Insgesamt glaubt der Autor, die politischen Gewichte werden sich von den USA Richtung EU verlagern, aber vor allem Richtung China. Eine schwere Rezession könnte man ihm zufolge unter anderem durch eine expansive Fiskalpolitik im Hinblick auf Innovations- und Gründerförderung, Liquiditätsmaßnahmen für Banken sowie eine Verstärkung des Multilateralismus vermeiden. Bei der Vergabe von Hilfsgeldern müsse man jedoch auch kleine, wirtschaftlich schwache Staaten berücksichtigen, denn ihnen droht der Staatsbankrott. Welfens nennt als Beispiele den Libanon oder Jordanien, die aus politischen oder wirtschaftlichen Gründen strategisch wichtig sind und mit Finanzhilfen der EU, der Weltbank oder dem Internationalen Währungsfonds stabilisiert werden müssen.

Ein Buch auf dem Höhepunkt einer noch nicht beendeten Krise zu schreiben, ist ein mutiges Unterfangen. Das zeigt auch dieses Beispiel, denn die Situation ist äußerst dynamisch und ändert sich schnell. So erscheint etwa Welfens Einschätzung, Deutschland gehöre zu den Gewinnern der Pandemie, bereits Anfang 2021 fraglich. Und der neu ins Amt gewählte US-Präsident Joe Biden ist derzeit bemüht, die innen- und außenpolitischen Scherbenhaufen seines Vorgängers zu kitten. Das könnte den USA die verloren geglaubte Führungsrolle schneller als vermutet zurückbringen. Zwar weist Welfens darauf hin, dass Populisten (wie Trump) durch Covid-19 »entzaubert werden«, was in einigen Ländern zu Machtwechseln führen könnte. Doch schaut man sich die US-Wahlstatistiken zur Zufriedenheit mit der Pandemiebekämpfung 2020 an, erkennt man deutlich, dass es nicht (nur) die Pandemiepolitik Trumps war, die letztlich zu seiner Abwahl geführt hat. Ohnehin wird sie entlang der Parteilinien völlig konträr bewertet.

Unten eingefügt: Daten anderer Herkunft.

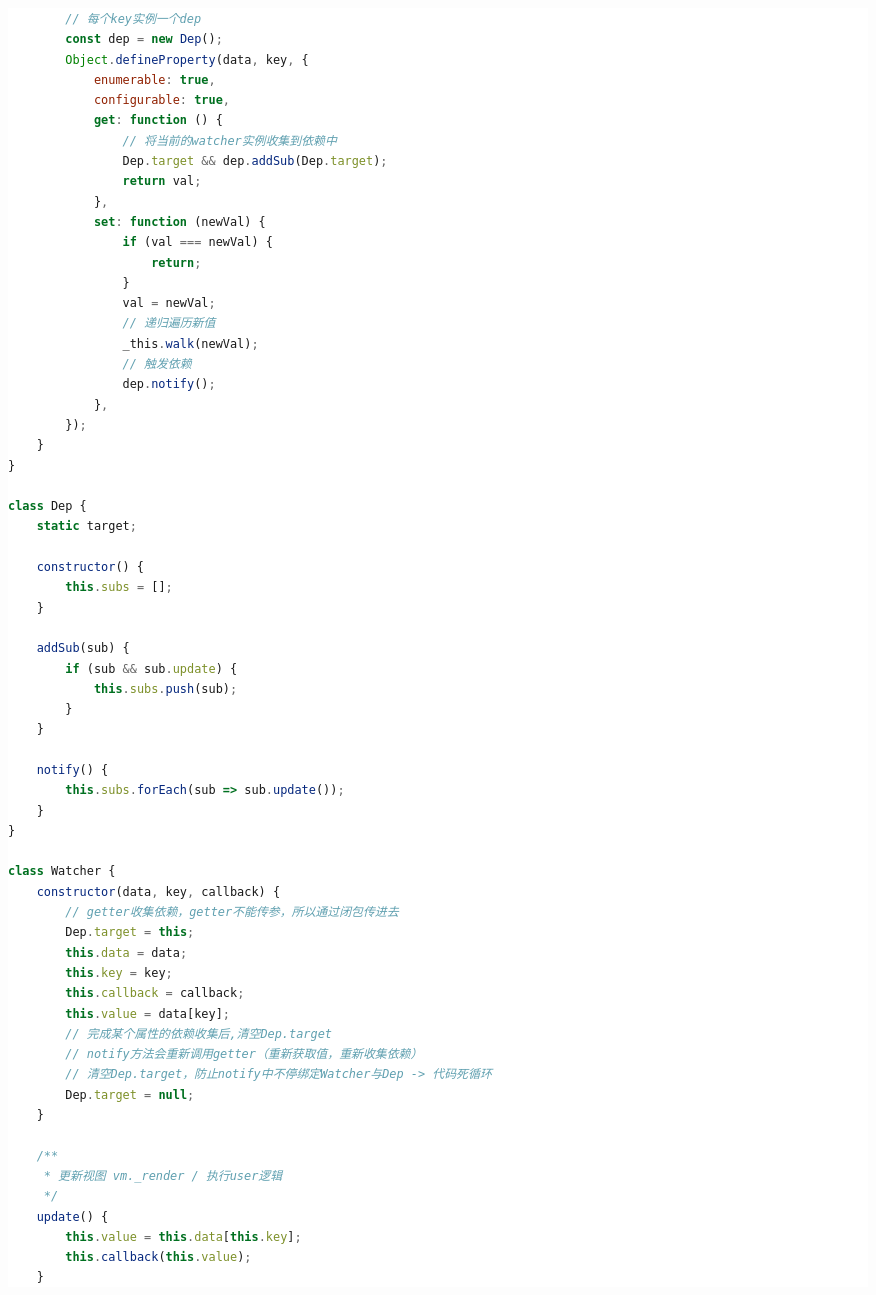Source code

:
 ```js
        // 每个key实例一个dep
        const dep = new Dep();
        Object.defineProperty(data, key, {
            enumerable: true,
            configurable: true,
            get: function () {
                // 将当前的watcher实例收集到依赖中
                Dep.target && dep.addSub(Dep.target);
                return val;
            },
            set: function (newVal) {
                if (val === newVal) {
                    return;
                }
                val = newVal;
                // 递归遍历新值
                _this.walk(newVal);
                // 触发依赖
                dep.notify();
            },
        });
    }
}

class Dep {
    static target;

    constructor() {
        this.subs = [];
    }

    addSub(sub) {
        if (sub && sub.update) {
            this.subs.push(sub);
        }
    }

    notify() {
        this.subs.forEach(sub => sub.update());
    }
}

class Watcher {
    constructor(data, key, callback) {
        // getter收集依赖，getter不能传参，所以通过闭包传进去
        Dep.target = this;
        this.data = data;
        this.key = key;
        this.callback = callback;
        this.value = data[key];
        // 完成某个属性的依赖收集后,清空Dep.target
        // notify方法会重新调用getter（重新获取值，重新收集依赖）
        // 清空Dep.target，防止notify中不停绑定Watcher与Dep -> 代码死循环
        Dep.target = null;
    }

    /**
     * 更新视图 vm._render / 执行user逻辑
     */
    update() {
        this.value = this.data[this.key];
        this.callback(this.value);
    }
```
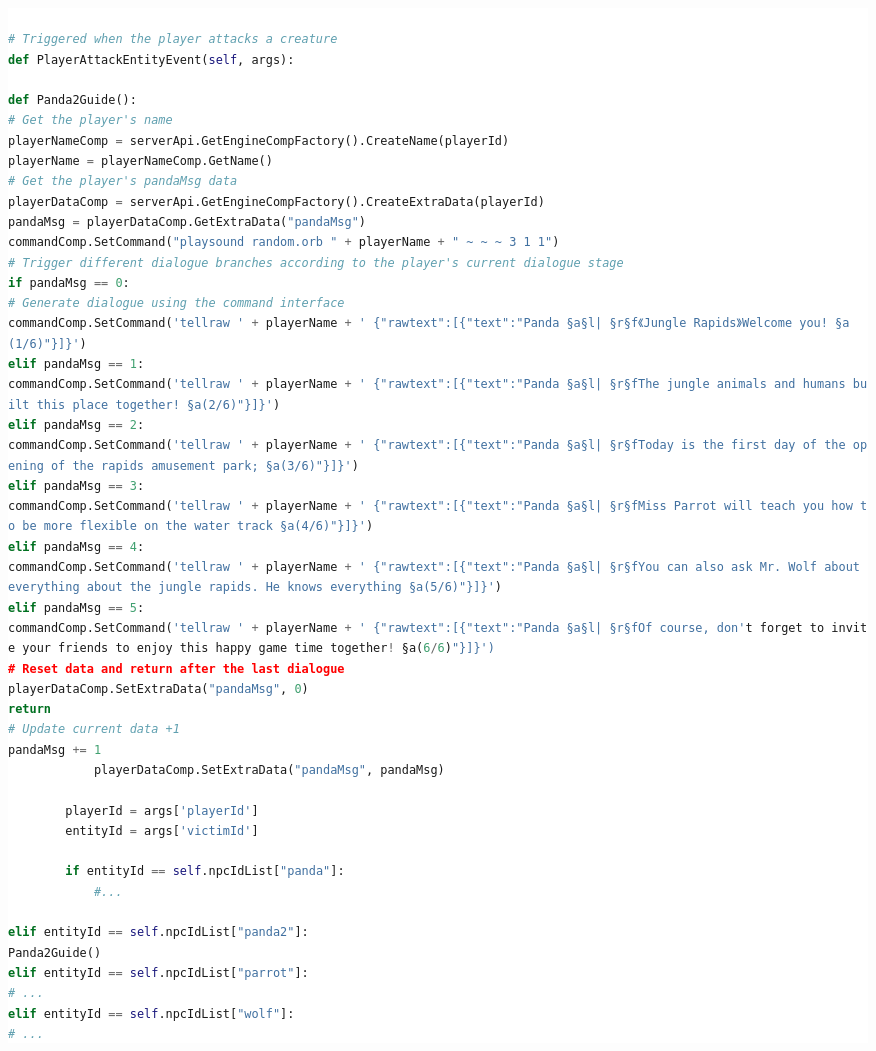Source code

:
 ```python

# Triggered when the player attacks a creature 
def PlayerAttackEntityEvent(self, args): 

def Panda2Guide(): 
# Get the player's name 
playerNameComp = serverApi.GetEngineCompFactory().CreateName(playerId) 
playerName = playerNameComp.GetName() 
# Get the player's pandaMsg data 
playerDataComp = serverApi.GetEngineCompFactory().CreateExtraData(playerId) 
pandaMsg = playerDataComp.GetExtraData("pandaMsg") 
commandComp.SetCommand("playsound random.orb " + playerName + " ~ ~ ~ 3 1 1") 
# Trigger different dialogue branches according to the player's current dialogue stage 
if pandaMsg == 0: 
# Generate dialogue using the command interface 
commandComp.SetCommand('tellraw ' + playerName + ' {"rawtext":[{"text":"Panda §a§l| §r§f《Jungle Rapids》Welcome you! §a(1/6)"}]}') 
elif pandaMsg == 1: 
commandComp.SetCommand('tellraw ' + playerName + ' {"rawtext":[{"text":"Panda §a§l| §r§fThe jungle animals and humans built this place together! §a(2/6)"}]}') 
elif pandaMsg == 2: 
commandComp.SetCommand('tellraw ' + playerName + ' {"rawtext":[{"text":"Panda §a§l| §r§fToday is the first day of the opening of the rapids amusement park; §a(3/6)"}]}') 
elif pandaMsg == 3: 
commandComp.SetCommand('tellraw ' + playerName + ' {"rawtext":[{"text":"Panda §a§l| §r§fMiss Parrot will teach you how to be more flexible on the water track §a(4/6)"}]}') 
elif pandaMsg == 4: 
commandComp.SetCommand('tellraw ' + playerName + ' {"rawtext":[{"text":"Panda §a§l| §r§fYou can also ask Mr. Wolf about everything about the jungle rapids. He knows everything §a(5/6)"}]}') 
elif pandaMsg == 5: 
commandComp.SetCommand('tellraw ' + playerName + ' {"rawtext":[{"text":"Panda §a§l| §r§fOf course, don't forget to invite your friends to enjoy this happy game time together! §a(6/6)"}]}') 
# Reset data and return after the last dialogue 
playerDataComp.SetExtraData("pandaMsg", 0) 
return 
# Update current data +1 
pandaMsg += 1
            playerDataComp.SetExtraData("pandaMsg", pandaMsg)

        playerId = args['playerId']
        entityId = args['victimId']

        if entityId == self.npcIdList["panda"]:
            #...

elif entityId == self.npcIdList["panda2"]: 
Panda2Guide() 
elif entityId == self.npcIdList["parrot"]: 
# ... 
elif entityId == self.npcIdList["wolf"]: 
# ... 

``` 
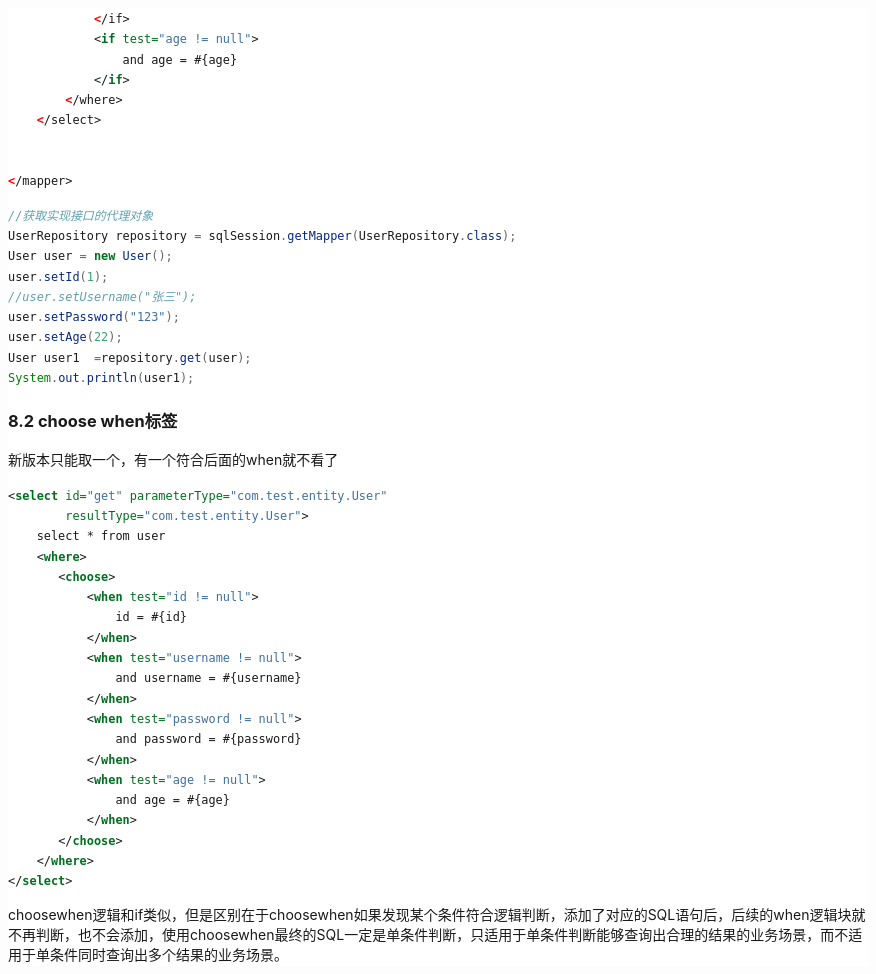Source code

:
 ```xml
            </if>
            <if test="age != null">
                and age = #{age}
            </if>
        </where>
    </select>


</mapper>
```

```java
//获取实现接口的代理对象
UserRepository repository = sqlSession.getMapper(UserRepository.class);
User user = new User();
user.setId(1);
//user.setUsername("张三");
user.setPassword("123");
user.setAge(22);
User user1  =repository.get(user);
System.out.println(user1);
```

### 8.2 choose when标签

新版本只能取一个，有一个符合后面的when就不看了

```xml
<select id="get" parameterType="com.test.entity.User"
        resultType="com.test.entity.User">
    select * from user
    <where>
       <choose>
           <when test="id != null">
               id = #{id}
           </when>
           <when test="username != null">
               and username = #{username}
           </when>
           <when test="password != null">
               and password = #{password}
           </when>
           <when test="age != null">
               and age = #{age}
           </when>
       </choose>
    </where>
</select>
```

choosewhen逻辑和if类似，但是区别在于choosewhen如果发现某个条件符合逻辑判断，添加了对应的SQL语句后，后续的when逻辑块就不再判断，也不会添加，使用choosewhen最终的SQL一定是单条件判断，只适用于单条件判断能够查询出合理的结果的业务场景，而不适用于单条件同时查询出多个结果的业务场景。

Zwar konnte und kann Welfens den weiteren Verlauf der Pandemie und der politischen Entwicklungen natürlich nicht kennen. Doch sein Buch stellt durch seine Warnungen und Ratschläge einen nach wie vor aktuellen und lesenswerten Diskussionsbeitrag dar. Es führt weg von der einseitigen Betrachtung von Inzidenzwerten und stellt die Covid-19-Pandemie in einen komplexen politischen und wirtschaftlichen Zusammenhang. Seine umfassende Darstellung vermittelt eine Fülle detaillierter Informationen. Das Werk eignet sich nicht nur für Ökonomen und Politologen, sondern richtet sich auch an Politiker und Politikberater. Politische und wirtschaftliche Fachkenntnisse sollten vorhanden sein.